When I was a boy I was given words that set me up for a lifetime of frustration.
In the last year or so they resurfaced and you could almost hear the trickster laughing. The delivery of lessons is his biggest joy.
I was nine. At that time I'd entered the world of adoption and had begun to try to feel my way around a strange landscape of city, rules and behavior that were foreign to me. Needless to say, I overstepped those rules far more than I navigated them.
In our home the rule of thumb was...spare the rod, spoil the child. In other words, any breach of the rules was cause for a beating. My adopted father was a large man and
in the magnifying eyes of a child he was a giant. When he strode toward me with a heavy police belt in his hand, a curse on his lips and scowl on his face, I was terrified.
The words came after a particularly heavy wailing with that police belt.
I recall that I couldn't understand why I was being treated this way. I recall that the breach of rules was something as trivial as forgetting to take the trash to the end of the driveway for weekly collection. I recall feeling that I didn't deserve this punishment.
Yet there I was again in the dark chilly basement, pants around my ankles, spread-eagle on a cot behind the furnace while my adopted father towered over me in the darkness delivering his sermon on responsibility. And then the strapping. When it was over I cried in my terror and pain. Cried like any child would cry who had been forced to surrender their dignity, innocence and trust. Cried like the wounded human being I was.
And the words came. He grabbed me by the shoulders and shook me, stared straight into my eyes and said coldly and vehemently, "Why don't you learn how to be a man?"
I never forgot those words. Never forgot the implication and the indictment within them. Never forgot the shame contained there, sense of inadequacy, of being judged inferior, as being less than what the Creator created me to be. And I never forgot the anger than began to boil deep within me that day.
And so I began to learn how to be a man. I began to learn from watching the men in my life. I began to learn that men don't cry, show their feelings, talk about things that bother them or talk about love, trust, fair, fear or dignity. Men were strong, aloof and independent, aggressive, fearless and tough. I became a man.
I lived as a man for many years. Lived with the anger that boiled within me, the pain, fear and frustration I found in that basement and lived through twisted, broken relationships, drunkenness, drug addiction, prison and loneliness. I lived in a state of unspoken agony, watching the world with my hands firmly clenched around the bars of the cage I'd erected around myself. The bars on the cage of my masculinity. My erroneous manhood.
And the words came back. In a moment when the pain, frustration, loneliness, anger and denial became too much to bear any longer, the words came back. They came as all healing things do, with the smell of sweetgrass in the air and calmness within. I asked the university - What do I have to do to change it? And the answer came, thrown from the arms of the trickster, gently, ironically - Why don't you learn how to be a man?

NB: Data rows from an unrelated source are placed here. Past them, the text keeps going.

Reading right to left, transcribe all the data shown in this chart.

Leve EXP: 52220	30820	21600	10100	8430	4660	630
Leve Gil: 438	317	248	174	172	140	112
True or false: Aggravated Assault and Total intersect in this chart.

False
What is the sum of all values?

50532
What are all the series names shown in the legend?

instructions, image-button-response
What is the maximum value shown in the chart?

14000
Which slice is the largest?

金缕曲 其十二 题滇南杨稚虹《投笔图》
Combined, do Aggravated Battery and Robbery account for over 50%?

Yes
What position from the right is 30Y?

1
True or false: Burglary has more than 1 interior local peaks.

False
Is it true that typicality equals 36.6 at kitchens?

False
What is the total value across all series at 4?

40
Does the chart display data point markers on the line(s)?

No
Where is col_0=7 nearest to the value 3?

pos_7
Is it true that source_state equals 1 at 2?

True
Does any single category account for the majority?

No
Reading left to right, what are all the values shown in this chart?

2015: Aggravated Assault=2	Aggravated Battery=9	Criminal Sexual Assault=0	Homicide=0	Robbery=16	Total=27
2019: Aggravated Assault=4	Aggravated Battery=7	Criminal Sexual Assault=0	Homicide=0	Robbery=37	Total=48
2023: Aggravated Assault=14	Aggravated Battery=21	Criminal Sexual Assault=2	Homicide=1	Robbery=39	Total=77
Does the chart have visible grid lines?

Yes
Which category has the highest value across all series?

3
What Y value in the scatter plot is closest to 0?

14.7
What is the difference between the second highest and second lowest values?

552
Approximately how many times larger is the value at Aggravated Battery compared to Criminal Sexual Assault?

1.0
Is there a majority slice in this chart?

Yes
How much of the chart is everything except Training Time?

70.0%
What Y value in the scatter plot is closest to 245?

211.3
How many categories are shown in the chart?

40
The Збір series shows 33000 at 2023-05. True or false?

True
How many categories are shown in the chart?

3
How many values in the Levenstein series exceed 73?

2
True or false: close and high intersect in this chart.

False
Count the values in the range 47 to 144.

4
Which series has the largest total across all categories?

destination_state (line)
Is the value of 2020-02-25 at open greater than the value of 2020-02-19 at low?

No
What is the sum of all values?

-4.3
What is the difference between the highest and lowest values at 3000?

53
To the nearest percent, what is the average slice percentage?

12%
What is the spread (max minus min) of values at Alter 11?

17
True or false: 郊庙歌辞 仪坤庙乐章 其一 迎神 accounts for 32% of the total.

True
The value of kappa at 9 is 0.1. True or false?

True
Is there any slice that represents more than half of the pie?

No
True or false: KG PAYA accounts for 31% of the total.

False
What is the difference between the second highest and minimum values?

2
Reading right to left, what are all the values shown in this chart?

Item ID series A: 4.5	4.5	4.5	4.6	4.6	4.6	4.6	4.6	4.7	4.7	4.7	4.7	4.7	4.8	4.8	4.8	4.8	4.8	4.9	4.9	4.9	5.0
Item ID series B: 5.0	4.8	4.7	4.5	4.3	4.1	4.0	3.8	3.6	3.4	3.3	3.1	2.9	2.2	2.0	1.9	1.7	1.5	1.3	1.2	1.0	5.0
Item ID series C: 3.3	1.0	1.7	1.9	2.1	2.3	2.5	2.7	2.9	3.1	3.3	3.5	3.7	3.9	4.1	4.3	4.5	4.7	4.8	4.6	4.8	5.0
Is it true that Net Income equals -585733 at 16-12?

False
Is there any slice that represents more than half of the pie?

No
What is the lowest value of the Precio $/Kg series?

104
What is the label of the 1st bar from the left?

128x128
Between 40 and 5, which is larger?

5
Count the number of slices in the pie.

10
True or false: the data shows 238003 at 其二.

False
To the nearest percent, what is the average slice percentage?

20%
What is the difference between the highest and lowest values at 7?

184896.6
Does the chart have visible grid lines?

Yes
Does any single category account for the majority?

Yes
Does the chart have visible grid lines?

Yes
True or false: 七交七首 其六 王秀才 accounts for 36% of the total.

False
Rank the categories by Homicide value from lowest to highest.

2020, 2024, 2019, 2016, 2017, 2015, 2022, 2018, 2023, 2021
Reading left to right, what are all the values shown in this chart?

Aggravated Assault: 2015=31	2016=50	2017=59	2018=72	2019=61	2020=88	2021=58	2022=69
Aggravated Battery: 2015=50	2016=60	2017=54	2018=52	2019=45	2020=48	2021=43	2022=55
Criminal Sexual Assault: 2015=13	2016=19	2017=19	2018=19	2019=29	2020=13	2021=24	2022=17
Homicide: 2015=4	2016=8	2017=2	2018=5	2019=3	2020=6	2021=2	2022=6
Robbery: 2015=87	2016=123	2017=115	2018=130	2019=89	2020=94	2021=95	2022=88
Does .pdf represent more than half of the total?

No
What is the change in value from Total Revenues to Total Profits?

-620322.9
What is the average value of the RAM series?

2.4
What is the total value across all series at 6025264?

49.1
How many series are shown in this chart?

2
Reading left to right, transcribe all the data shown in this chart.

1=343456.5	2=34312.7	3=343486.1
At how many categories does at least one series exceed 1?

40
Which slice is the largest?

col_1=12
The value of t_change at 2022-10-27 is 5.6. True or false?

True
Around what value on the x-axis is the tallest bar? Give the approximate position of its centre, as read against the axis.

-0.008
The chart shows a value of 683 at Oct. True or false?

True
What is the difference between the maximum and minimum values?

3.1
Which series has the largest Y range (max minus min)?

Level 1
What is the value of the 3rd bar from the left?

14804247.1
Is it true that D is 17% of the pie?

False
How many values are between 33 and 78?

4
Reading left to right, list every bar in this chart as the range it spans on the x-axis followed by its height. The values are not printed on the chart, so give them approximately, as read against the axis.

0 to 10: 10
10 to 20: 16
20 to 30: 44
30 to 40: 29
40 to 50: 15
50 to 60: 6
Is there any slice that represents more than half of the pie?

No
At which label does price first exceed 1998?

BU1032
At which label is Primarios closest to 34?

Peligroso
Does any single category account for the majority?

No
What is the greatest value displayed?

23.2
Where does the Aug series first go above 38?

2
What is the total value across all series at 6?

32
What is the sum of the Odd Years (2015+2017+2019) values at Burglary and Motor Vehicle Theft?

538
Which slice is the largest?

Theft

My life has chanced since that day. I sought out those who knew and asked questions and followed advice. I began dismantling that cage. My world is full of things like play and laughter today, teddy bears and stories, adventures and wonder, talk of feelings, fears and concerns, love, trust and dignity. My world has become a place of equality and I'm learning on a day-by-day basis how to be a man within that.
I believe there is in all of us the voice of the children we were,calling us back through all the words we were given, to that place beyond the messages where innocence, trust and magic live forever. We need only listen, begin that journey back and hear the trickster laughing.